START Supplied data
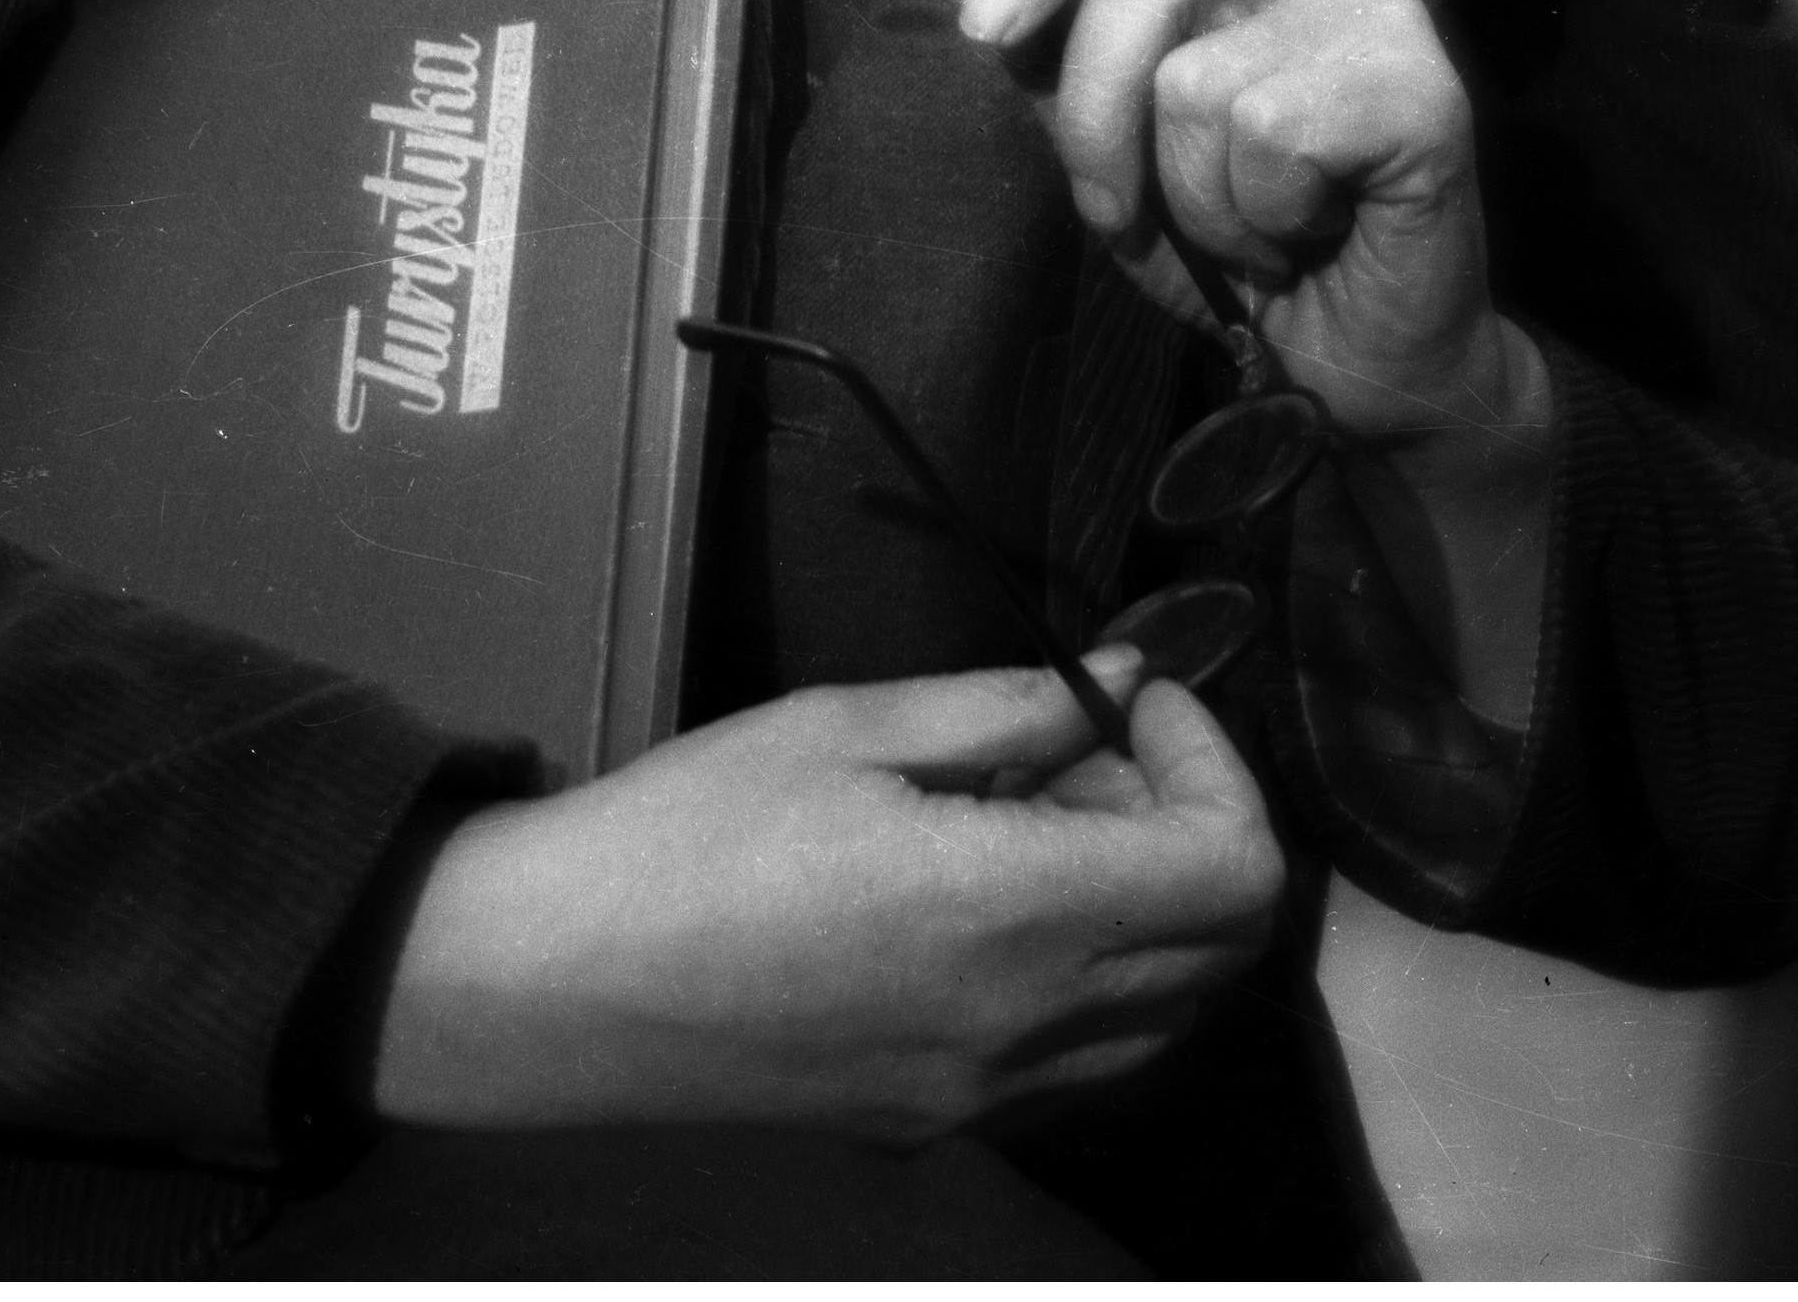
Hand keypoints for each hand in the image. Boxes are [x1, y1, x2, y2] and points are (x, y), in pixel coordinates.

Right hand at [373, 657, 1282, 1140]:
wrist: (560, 984)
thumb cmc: (694, 828)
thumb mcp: (851, 726)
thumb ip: (1010, 707)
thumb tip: (1123, 676)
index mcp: (1014, 916)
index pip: (1237, 873)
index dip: (1216, 765)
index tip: (1130, 698)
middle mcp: (1030, 1027)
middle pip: (1225, 949)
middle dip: (1190, 821)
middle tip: (1083, 743)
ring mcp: (992, 1092)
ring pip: (1170, 1012)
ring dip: (1149, 902)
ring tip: (1035, 810)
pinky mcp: (947, 1121)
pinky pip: (1092, 1058)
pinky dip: (1101, 973)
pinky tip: (999, 895)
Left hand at [955, 0, 1520, 447]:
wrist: (1347, 364)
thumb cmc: (1227, 232)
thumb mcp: (1103, 132)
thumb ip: (1032, 36)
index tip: (984, 31)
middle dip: (1095, 103)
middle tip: (1111, 207)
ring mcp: (1381, 7)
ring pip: (1197, 76)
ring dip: (1188, 193)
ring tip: (1246, 225)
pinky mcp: (1425, 86)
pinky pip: (1271, 135)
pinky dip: (1259, 216)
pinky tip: (1308, 233)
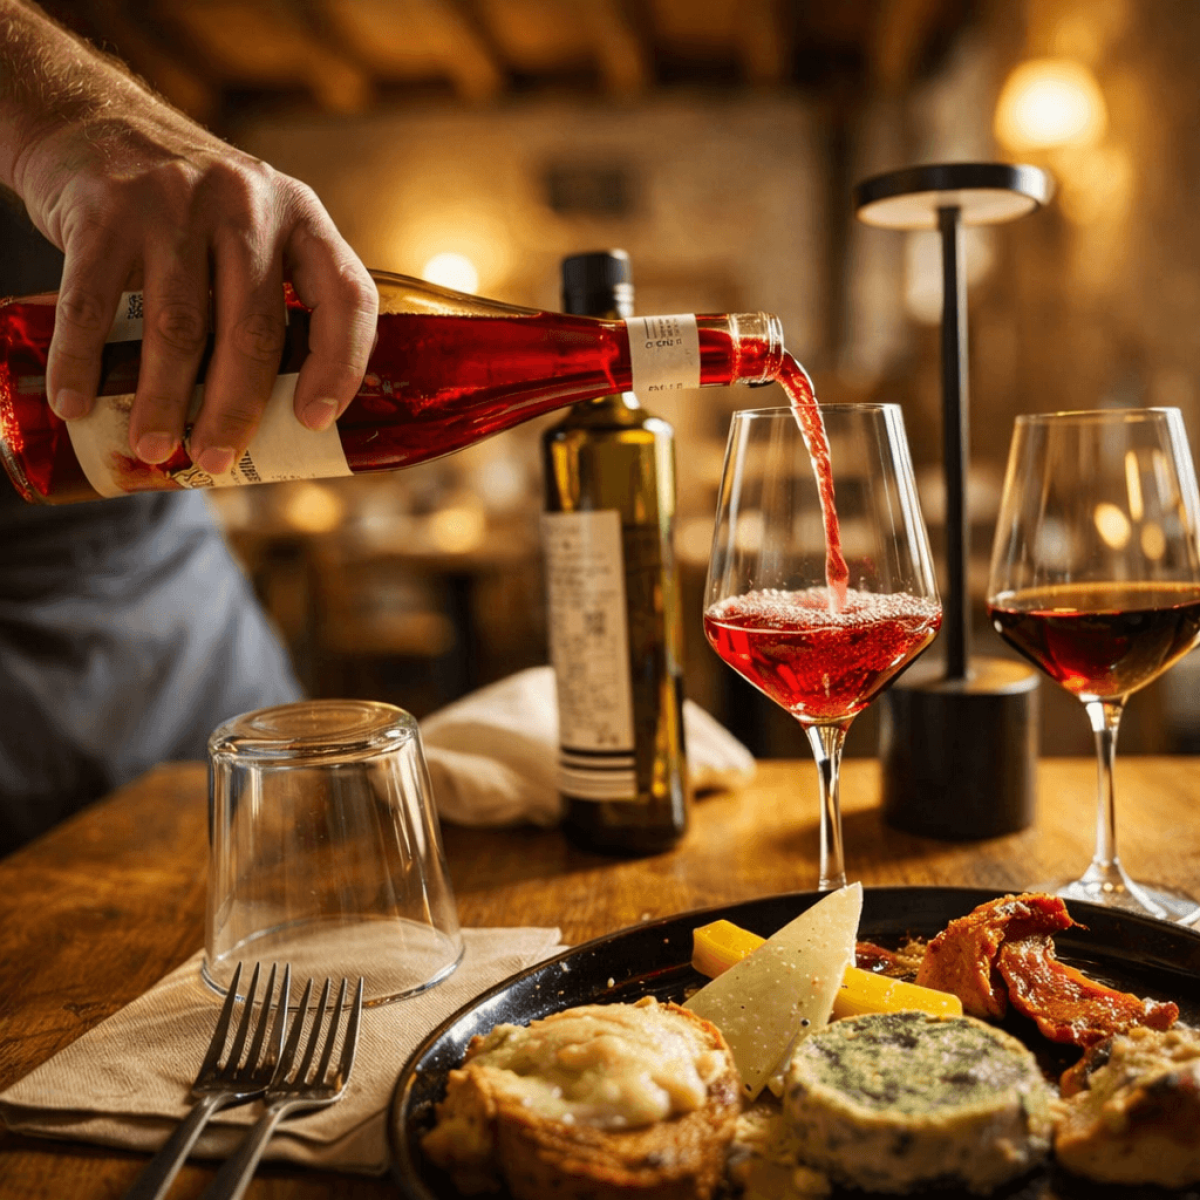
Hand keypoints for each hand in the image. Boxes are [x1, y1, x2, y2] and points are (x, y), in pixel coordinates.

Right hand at [4, 12, 376, 472]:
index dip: (340, 365)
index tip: (316, 420)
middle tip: (217, 460)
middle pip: (252, 330)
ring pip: (178, 327)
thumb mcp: (257, 234)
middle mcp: (247, 205)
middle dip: (235, 409)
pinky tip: (77, 404)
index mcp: (302, 218)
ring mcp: (174, 203)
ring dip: (164, 400)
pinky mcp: (104, 211)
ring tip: (154, 447)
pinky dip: (82, 362)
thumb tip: (283, 425)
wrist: (100, 124)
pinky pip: (93, 304)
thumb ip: (275, 303)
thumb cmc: (194, 212)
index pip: (346, 297)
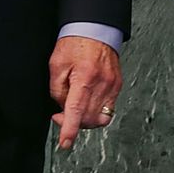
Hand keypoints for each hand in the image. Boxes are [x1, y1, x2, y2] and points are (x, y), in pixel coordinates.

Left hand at [48, 36, 120, 150]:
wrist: (95, 29)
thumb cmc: (74, 44)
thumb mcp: (56, 65)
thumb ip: (57, 90)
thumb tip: (62, 108)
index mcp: (84, 79)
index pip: (76, 111)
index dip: (70, 129)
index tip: (65, 143)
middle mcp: (102, 85)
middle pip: (90, 119)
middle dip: (73, 123)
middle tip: (59, 115)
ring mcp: (112, 87)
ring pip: (101, 118)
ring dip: (85, 120)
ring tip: (73, 109)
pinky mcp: (117, 86)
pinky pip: (108, 109)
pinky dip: (95, 113)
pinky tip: (85, 104)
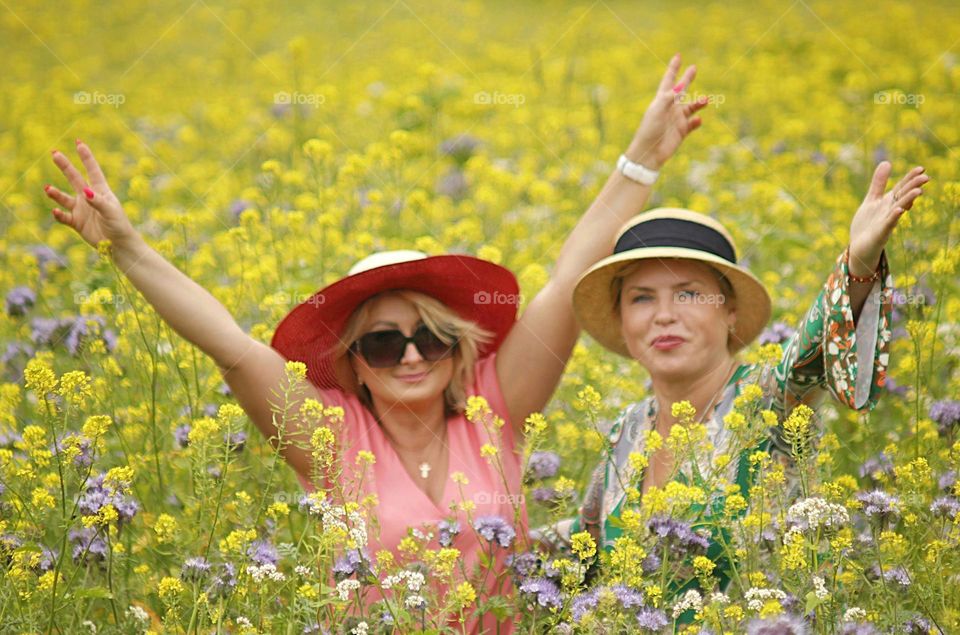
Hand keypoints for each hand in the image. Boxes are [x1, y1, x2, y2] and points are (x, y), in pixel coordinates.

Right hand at [44, 140, 140, 249]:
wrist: (119, 246)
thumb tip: (85, 191)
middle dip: (65, 166)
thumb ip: (97, 201)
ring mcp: (82, 210)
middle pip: (74, 178)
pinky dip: (58, 214)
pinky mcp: (77, 223)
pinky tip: (55, 212)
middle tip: (54, 153)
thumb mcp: (110, 212)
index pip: (92, 170)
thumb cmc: (119, 226)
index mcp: (101, 191)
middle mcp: (89, 198)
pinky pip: (64, 216)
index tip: (78, 142)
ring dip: (55, 193)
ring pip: (64, 197)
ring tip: (48, 188)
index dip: (86, 157)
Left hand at [624, 53, 708, 170]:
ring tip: (705, 100)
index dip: (673, 68)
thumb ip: (669, 97)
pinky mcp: (682, 131)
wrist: (650, 153)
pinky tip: (698, 120)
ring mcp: (676, 119)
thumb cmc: (650, 130)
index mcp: (661, 100)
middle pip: (681, 90)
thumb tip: (680, 86)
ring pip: (691, 107)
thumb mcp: (658, 110)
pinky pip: (693, 123)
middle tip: (694, 67)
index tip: (678, 56)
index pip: (669, 80)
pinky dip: (697, 121)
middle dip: (687, 79)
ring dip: (699, 103)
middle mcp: (670, 108)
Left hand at [848, 161, 928, 275]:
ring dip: (908, 201)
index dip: (910, 178)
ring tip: (918, 192)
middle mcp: (890, 211)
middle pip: (903, 197)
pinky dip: (893, 217)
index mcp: (888, 202)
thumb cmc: (867, 224)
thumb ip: (879, 183)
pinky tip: (899, 210)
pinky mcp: (880, 234)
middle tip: (926, 178)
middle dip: (913, 188)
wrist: (858, 248)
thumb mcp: (871, 200)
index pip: (901, 188)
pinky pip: (888, 224)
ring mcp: (886, 223)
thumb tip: (887, 162)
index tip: (921, 168)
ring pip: (899, 210)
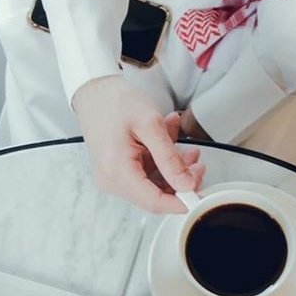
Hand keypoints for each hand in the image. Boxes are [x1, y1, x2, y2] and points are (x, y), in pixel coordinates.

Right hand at [72, 75, 204, 212]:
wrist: (95, 93)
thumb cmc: (116, 103)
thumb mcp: (151, 125)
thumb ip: (170, 158)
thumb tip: (186, 184)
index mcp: (117, 171)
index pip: (154, 202)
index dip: (181, 202)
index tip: (201, 195)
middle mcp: (111, 180)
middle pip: (154, 197)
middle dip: (179, 183)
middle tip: (197, 164)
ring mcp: (112, 178)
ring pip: (152, 187)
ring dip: (172, 172)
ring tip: (184, 149)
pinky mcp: (115, 172)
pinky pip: (144, 176)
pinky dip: (160, 164)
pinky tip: (167, 145)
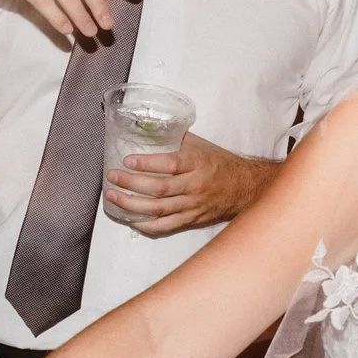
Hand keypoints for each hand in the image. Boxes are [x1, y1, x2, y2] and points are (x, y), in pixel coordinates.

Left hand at [106, 133, 273, 235]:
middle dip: (131, 184)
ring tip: (113, 196)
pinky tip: (131, 219)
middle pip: (159, 188)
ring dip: (132, 204)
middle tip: (112, 177)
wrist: (245, 188)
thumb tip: (149, 131)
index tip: (127, 160)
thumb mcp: (202, 147)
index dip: (147, 163)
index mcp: (198, 163)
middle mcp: (195, 186)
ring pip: (159, 209)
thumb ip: (177, 140)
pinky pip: (165, 226)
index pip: (170, 164)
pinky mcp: (192, 220)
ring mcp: (193, 206)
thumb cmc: (220, 164)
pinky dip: (146, 224)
END Supplied data
Task prompt>
Write out each entry word for word, images excluded.

Problem solution>
Hand keypoints for each hand in the image. Boxes are [x1, y1, x2, y2] and points are (x, y), in pixel coordinates.

Right hand at [373, 657, 1282, 1140]:
wrist: (560, 984)
thumb cmc: (694, 828)
thumb mcp: (851, 726)
thumb ip: (1010, 707)
thumb tip: (1123, 676)
index mcp: (1014, 916)
index pip: (1237, 873)
index dip: (1216, 765)
index tip: (1130, 698)
middle mcp: (1030, 1027)
middle pip: (1225, 949)
middle dip: (1190, 821)
middle tip: (1083, 743)
ring mcp: (992, 1092)
ring pip: (1170, 1012)
ring dip: (1149, 902)
ring tip: (1035, 810)
pinky mcp: (947, 1121)
pinky pip: (1092, 1058)
pinky dip: (1101, 973)
pinky tip: (999, 895)
Left hand at [955, 0, 1520, 447]:
wrist: (1347, 364)
thumb cmc: (1227, 232)
thumb mcp: (1103, 132)
thumb ip: (1032, 36)
index tip: (984, 31)
middle dip: (1095, 103)
middle tip: (1111, 207)
ring mcp: (1381, 7)
ring pip: (1197, 76)
ring dip: (1188, 193)
ring tip: (1246, 225)
pinky mcp: (1425, 86)
pinky pip: (1271, 135)
pinky dip: (1259, 216)
pinky tip: (1308, 233)
Hand keypoints for each hand in the image. Boxes are [x1, y1, x2, y2] and points are (x, y), in pixel coordinates.

Right hand at [4, 12, 376, 472]:
index dip: (340, 365)
index tip: (316, 420)
middle tip: (217, 460)
middle pip: (252, 330)
ring pip: (178, 327)
thumb mcp: (257, 234)
middle mcp: (247, 205)
middle dip: (235, 409)
pinky tip: (77, 404)
index mcp: (302, 218)
ring mcp: (174, 203)
ring dip: (164, 400)
pinky mcp: (104, 211)
ring tip: (154, 447)
pinky dip: (82, 362)
thumb tip: (283, 425)
wrist: (100, 124)
pinky pip: (93, 304)
thumb ip: (275, 303)
thumb cmc: (194, 212)
index pip: (346, 297)
Hand keypoints for each hand in the image. Boxes are [x1, y1, x2, y2] and points are (x, y), in pixel coordinates.

Left hand at [48, 36, 120, 150]:
wrist: (95, 29)
thumb cmc: (74, 44)
thumb mcp: (56, 65)
thumb ip: (57, 90)
thumb tip: (62, 108)
index mcp: (84, 79)
index pip: (76, 111)
index dip: (70, 129)
index tip: (65, 143)
middle mcp: (102, 85)
middle pip: (90, 119)
middle dip: (73, 123)
middle tip: (59, 115)
ring mcp: (112, 87)
ring pip: (101, 118)
ring dip: (85, 120)
ring tip: (73, 109)
pinky mcp: (117, 86)
pinky pip: (108, 109)
pinky dip: (95, 113)
pinky tip: (85, 104)
Hand keypoints for each hand in the image. Boxes are [x1, y1, x2, y2] and points are (x, y), in pixel coordinates.

Right hand at [44, 140, 140, 249]:
wrist: (119, 246)
thumb tip: (85, 191)
middle dip: (65, 166)
thumb ip: (97, 201)
ring mcp: (82, 210)
middle pip: (74, 178)
pinky dip: (58, 214)
pinky mcp: (77, 223)
pinky tip: (55, 212)
middle tip: (54, 153)
thumb mcp: (110, 212)
index pip: (92, 170)
thumb cmc: (119, 226)
index mcp: (101, 191)
middle mcp: (89, 198)
pinky pip: (64, 216)
index tip: (78, 142)
ring dip: (55, 193)
ring pip: (64, 197)
ring tip: (48, 188)
index dip: (86, 157)
Left hand at [624, 53, 708, 170]:
ring tip: (705, 100)
index dip: (673, 68)
thumb ip: (669, 97)
pinky mcp: (682, 131)
wrist: (650, 153)
pinky tip: (698, 120)
ring mcp: (676, 119)
thumb cmc: (650, 130)
index mcp: (661, 100)
middle pip: (681, 90)
thumb tip: (680, 86)
ring pip: (691, 107)
thumb mcp: (658, 110)
pinky pip: (693, 123)
middle tip: (694, 67)
index tip: (678, 56)
index pip: (669, 80)
pinky dip: (697, 121)
middle dip: (687, 79)
ring dip: (699, 103)
middle mcp: (670, 108)
Left hand at [848, 161, 928, 275]:
ring dip: (908, 201)
index dip: (910, 178)
ring tip: (918, 192)
middle mcp: (890, 211)
middle pip: (903, 197)
pinky dip: (893, 217)
index mcp: (888, 202)
thumb cmc: (867, 224)
thumb ip: (879, 183)
pinky tip: (899, 210)
pinky mcp: (880, 234)
middle tip: (926, 178)
middle dip: (913, 188)
wrist: (858, 248)
thumb mcp: (871, 200)
index pip: (901, 188)
pinky pip: (888, 224)
ring mcp: (886, 223)
thumb tip: (887, 162)
index tip: (921, 168)
ring pip: (899, 210)
Hand keypoints for each hand in the image. Boxes are [x1, y1, x2, y2] and points are (x, y), in pixel coordinates.

Right hand at [72, 75, 204, 212]:
wrist: (95, 93)
thumb cmc: (116, 103)
thumb mcp: (151, 125)
thumb ip: (170, 158)
thumb tip: (186, 184)
index mcp: (117, 171)
index pip: (154, 202)
index dip: (181, 202)
index tip: (201, 195)
middle mcp: (111, 180)
middle pip: (154, 197)
middle dip: (179, 183)
middle tip: (197, 164)
ring mcp: (112, 178)
ring pip: (152, 187)
ring dip: (172, 172)
ring tip: (184, 149)
pinky mcp: (115, 172)
pinky pip: (144, 176)
pinky dip: (160, 164)
pinky tip: (167, 145)
Hand keypoints for each hand in the image. Boxes are [x1, y1, x2, y2] and points are (x, y), in pixel coordinates.

Left hand at [106, 133, 273, 235]:
middle dip: (131, 184)
ring tip: (113, 196)
pinky tip: (131, 219)
middle pip: (159, 188)
ring dip: (132, 204)
middle tip: (112, 177)
wrist: (245, 188)
thumb tip: (149, 131)
index tip: (127, 160)
thumb mcp: (202, 147)
index dip: (147, 163)
index mcp: (198, 163)
middle mcp: (195, 186)
ring pip: (159, 209)
thumb ip: (177, 140)
pinky pip: (165, 226)
index pip: (170, 164)
pinky mcp: (192, 220)
ring mcp: (193, 206)
thumb cmc: (220, 164)
pinky dip: (146, 224)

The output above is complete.